Temer has argued that the measures are indispensable and, although resisted today, ‘will be popular tomorrow’. The same day he uttered this promise to those who lack his government’s farsightedness, the UN Special Rapporteur on extreme poverty and human rights, Philip Alston, took aim at PEC 55 and argued that, if adopted, it ‘would lock in inadequate and rapidly dwindling expenditure on healthcare, education and social security’, placing Brazil in a ‘socially retrogressive category all of its own’.

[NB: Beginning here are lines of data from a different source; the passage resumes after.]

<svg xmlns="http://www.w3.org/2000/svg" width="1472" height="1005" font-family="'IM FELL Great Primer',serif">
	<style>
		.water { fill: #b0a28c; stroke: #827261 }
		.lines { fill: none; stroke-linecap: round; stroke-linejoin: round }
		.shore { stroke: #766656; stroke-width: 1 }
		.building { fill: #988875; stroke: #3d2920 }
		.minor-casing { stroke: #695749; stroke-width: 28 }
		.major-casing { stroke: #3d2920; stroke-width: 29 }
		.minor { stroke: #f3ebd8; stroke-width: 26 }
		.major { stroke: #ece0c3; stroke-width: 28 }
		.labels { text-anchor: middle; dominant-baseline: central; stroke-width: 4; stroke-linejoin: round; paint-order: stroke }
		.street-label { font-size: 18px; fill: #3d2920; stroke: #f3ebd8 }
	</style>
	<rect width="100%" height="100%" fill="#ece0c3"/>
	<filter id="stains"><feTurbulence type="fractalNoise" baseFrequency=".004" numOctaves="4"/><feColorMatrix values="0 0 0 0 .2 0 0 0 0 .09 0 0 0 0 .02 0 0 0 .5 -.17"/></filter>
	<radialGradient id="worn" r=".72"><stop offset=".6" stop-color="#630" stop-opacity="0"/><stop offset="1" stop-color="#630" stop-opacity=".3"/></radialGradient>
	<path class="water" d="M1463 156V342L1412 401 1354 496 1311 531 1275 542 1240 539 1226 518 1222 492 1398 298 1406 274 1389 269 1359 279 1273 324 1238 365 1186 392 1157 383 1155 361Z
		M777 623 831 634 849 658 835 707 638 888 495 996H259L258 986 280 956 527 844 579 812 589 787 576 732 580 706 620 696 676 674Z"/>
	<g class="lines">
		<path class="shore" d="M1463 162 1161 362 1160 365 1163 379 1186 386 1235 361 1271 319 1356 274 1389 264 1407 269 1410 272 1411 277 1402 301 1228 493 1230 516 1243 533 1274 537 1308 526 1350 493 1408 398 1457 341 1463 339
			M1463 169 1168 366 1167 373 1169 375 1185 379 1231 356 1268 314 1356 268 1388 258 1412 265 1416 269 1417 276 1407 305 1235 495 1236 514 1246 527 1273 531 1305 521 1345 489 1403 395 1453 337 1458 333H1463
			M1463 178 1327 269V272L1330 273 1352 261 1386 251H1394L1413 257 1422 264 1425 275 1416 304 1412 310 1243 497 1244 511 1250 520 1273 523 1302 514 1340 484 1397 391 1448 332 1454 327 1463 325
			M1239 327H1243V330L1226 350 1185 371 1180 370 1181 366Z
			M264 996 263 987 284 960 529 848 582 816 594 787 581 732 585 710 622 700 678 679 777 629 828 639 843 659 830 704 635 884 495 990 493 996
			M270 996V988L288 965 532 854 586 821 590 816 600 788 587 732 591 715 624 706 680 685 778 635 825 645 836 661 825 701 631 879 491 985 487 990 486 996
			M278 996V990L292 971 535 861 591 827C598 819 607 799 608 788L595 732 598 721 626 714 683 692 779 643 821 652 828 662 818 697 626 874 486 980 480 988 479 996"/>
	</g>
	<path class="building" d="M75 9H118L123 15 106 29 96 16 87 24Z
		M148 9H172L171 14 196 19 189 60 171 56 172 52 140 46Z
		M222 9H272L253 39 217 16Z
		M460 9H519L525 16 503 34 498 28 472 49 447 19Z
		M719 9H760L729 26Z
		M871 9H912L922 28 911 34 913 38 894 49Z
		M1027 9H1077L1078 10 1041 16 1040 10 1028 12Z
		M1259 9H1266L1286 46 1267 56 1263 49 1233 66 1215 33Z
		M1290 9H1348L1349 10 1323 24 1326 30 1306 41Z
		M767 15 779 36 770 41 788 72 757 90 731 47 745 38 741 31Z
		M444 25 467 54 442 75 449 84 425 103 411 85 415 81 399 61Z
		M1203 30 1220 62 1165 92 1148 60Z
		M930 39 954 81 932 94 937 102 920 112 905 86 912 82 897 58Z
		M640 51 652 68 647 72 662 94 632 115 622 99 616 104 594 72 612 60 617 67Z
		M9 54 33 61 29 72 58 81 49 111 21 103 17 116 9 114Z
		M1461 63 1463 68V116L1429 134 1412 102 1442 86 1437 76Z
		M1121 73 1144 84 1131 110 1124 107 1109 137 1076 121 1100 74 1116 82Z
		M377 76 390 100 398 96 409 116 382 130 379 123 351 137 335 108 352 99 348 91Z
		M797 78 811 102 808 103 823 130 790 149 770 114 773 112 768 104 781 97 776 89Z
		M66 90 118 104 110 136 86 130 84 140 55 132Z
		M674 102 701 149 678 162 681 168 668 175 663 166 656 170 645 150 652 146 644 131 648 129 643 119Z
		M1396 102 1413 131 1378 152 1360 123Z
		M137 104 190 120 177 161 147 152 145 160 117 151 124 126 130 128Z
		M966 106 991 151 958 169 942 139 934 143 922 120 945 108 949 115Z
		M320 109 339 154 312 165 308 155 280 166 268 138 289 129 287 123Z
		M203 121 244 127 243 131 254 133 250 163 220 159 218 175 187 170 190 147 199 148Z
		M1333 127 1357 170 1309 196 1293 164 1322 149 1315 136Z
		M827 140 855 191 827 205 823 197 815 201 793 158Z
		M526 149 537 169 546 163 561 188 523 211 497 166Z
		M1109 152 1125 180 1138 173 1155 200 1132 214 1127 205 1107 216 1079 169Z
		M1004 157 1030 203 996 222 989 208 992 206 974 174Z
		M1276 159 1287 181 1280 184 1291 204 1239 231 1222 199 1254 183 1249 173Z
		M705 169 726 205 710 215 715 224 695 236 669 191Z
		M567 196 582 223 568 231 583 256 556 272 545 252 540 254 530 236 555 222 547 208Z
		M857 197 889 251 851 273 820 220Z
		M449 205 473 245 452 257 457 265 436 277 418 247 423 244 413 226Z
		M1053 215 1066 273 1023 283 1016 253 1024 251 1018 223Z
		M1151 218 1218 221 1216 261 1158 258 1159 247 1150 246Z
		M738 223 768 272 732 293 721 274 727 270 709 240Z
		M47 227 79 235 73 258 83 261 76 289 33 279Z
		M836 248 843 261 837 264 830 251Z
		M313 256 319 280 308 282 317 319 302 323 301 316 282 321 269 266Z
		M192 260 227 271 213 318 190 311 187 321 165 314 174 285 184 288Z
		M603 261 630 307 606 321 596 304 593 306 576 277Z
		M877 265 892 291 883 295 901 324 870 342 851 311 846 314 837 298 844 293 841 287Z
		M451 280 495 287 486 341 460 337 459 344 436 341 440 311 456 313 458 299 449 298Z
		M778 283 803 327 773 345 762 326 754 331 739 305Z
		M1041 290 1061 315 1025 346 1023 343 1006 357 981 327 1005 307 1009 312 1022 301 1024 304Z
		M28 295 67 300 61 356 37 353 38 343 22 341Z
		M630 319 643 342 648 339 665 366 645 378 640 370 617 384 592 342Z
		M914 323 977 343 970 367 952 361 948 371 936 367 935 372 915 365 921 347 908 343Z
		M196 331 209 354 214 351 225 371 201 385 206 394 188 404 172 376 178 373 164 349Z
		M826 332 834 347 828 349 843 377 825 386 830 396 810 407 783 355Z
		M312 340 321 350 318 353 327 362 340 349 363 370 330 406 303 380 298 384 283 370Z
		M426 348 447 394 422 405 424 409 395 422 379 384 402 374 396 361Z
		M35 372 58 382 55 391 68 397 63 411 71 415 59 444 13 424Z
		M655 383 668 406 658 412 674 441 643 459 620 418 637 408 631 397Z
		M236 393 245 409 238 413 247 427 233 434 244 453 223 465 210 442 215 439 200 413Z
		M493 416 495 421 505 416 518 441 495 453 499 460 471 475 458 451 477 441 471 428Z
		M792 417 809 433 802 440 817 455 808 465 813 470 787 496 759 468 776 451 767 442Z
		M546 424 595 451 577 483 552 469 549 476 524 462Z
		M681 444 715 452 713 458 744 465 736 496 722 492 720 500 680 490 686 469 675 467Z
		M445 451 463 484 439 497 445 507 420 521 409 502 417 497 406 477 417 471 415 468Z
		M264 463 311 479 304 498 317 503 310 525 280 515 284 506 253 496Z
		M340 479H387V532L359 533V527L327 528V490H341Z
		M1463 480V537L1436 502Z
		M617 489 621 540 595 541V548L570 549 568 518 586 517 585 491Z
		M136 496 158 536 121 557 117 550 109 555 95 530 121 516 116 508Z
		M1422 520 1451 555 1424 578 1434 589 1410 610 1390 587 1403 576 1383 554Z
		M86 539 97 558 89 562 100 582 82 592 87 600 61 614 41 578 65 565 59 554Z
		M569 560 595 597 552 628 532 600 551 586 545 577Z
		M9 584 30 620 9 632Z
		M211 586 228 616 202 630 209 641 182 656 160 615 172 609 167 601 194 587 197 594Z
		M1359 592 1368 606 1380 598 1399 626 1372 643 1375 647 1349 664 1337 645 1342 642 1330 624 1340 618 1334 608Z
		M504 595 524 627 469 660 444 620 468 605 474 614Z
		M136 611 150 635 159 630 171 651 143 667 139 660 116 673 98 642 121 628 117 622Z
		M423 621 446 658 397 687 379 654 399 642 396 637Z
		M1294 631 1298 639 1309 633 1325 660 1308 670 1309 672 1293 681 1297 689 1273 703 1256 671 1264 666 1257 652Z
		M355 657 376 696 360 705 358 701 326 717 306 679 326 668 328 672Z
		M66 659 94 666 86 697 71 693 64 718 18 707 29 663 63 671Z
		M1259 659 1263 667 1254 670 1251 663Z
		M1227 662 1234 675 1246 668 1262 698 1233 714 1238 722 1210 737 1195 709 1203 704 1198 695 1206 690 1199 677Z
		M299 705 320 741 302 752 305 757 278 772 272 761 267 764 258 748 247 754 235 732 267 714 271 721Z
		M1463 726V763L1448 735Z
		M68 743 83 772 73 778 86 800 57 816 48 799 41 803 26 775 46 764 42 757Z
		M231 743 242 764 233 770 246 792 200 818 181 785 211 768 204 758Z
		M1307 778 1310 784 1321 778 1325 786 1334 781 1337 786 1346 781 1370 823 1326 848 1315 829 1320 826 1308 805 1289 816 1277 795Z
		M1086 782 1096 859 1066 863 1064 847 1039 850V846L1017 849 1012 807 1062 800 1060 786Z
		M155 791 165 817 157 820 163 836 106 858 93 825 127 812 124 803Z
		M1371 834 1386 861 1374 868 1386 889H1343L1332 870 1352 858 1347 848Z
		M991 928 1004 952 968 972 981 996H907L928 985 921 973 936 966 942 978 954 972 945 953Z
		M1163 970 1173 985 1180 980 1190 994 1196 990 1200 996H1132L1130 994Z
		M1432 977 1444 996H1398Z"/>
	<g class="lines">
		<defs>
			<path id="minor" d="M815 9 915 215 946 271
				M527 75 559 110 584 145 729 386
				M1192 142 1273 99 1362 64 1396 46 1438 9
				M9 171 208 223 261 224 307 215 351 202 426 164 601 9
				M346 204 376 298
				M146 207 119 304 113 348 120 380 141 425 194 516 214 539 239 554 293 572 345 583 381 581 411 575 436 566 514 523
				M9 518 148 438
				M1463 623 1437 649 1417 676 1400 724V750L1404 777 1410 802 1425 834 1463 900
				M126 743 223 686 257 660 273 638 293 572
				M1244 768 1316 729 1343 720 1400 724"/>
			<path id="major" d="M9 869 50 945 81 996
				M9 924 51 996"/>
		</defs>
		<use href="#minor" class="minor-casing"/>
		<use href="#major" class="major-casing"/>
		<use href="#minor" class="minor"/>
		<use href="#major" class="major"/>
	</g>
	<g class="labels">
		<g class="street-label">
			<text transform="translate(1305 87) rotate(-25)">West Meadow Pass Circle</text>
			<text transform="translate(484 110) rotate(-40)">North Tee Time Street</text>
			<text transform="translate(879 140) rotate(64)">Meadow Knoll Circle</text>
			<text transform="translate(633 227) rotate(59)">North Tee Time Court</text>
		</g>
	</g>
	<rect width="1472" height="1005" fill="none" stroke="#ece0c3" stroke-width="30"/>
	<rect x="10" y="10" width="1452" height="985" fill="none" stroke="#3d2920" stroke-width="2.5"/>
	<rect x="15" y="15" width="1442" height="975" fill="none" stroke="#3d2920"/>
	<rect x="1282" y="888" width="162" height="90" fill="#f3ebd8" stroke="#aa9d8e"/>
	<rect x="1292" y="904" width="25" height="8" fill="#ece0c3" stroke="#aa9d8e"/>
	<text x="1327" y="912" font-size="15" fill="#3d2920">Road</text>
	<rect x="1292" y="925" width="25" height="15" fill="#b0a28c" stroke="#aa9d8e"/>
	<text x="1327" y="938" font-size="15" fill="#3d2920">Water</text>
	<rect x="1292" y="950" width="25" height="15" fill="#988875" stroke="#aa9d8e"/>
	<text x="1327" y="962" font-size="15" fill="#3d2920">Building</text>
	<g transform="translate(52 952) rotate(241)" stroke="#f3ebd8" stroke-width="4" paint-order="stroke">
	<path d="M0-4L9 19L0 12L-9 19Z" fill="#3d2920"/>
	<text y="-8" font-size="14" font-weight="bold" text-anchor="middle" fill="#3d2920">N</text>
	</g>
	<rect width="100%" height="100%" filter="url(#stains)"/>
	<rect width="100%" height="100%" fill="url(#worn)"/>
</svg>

PEC 55 has already been approved with an overwhelming majority in the lower house and recently gained the first approval needed from the Senate. Its fate is likely to be decided in mid-December and, with it, the social and economic fortunes of the majority of Brazilians. When Temer launched his ‘A Bridge to the Future’ programme in December 2015 – ‘a document from the party [PMDB] for the nation’ – it was clear that this wishlist for markets and investors was meant to present him as the alternative to then likely-to-be-impeached President Dilma Rousseff. Having achieved this on 31 August 2016, Temer and his new government have lost little time – despite astonishing corruption cases that have seen six of his ministers resign – in building this bridge that promises most Brazilians a future not too dissimilar to the dark chapters of Brazil’s past.
Note: PEC 55 was approved by the Senate (53 in favour and 16 against) on 13 December 2016. The constitutional amendment is scheduled to be enacted by the Congress on 15 December 2016.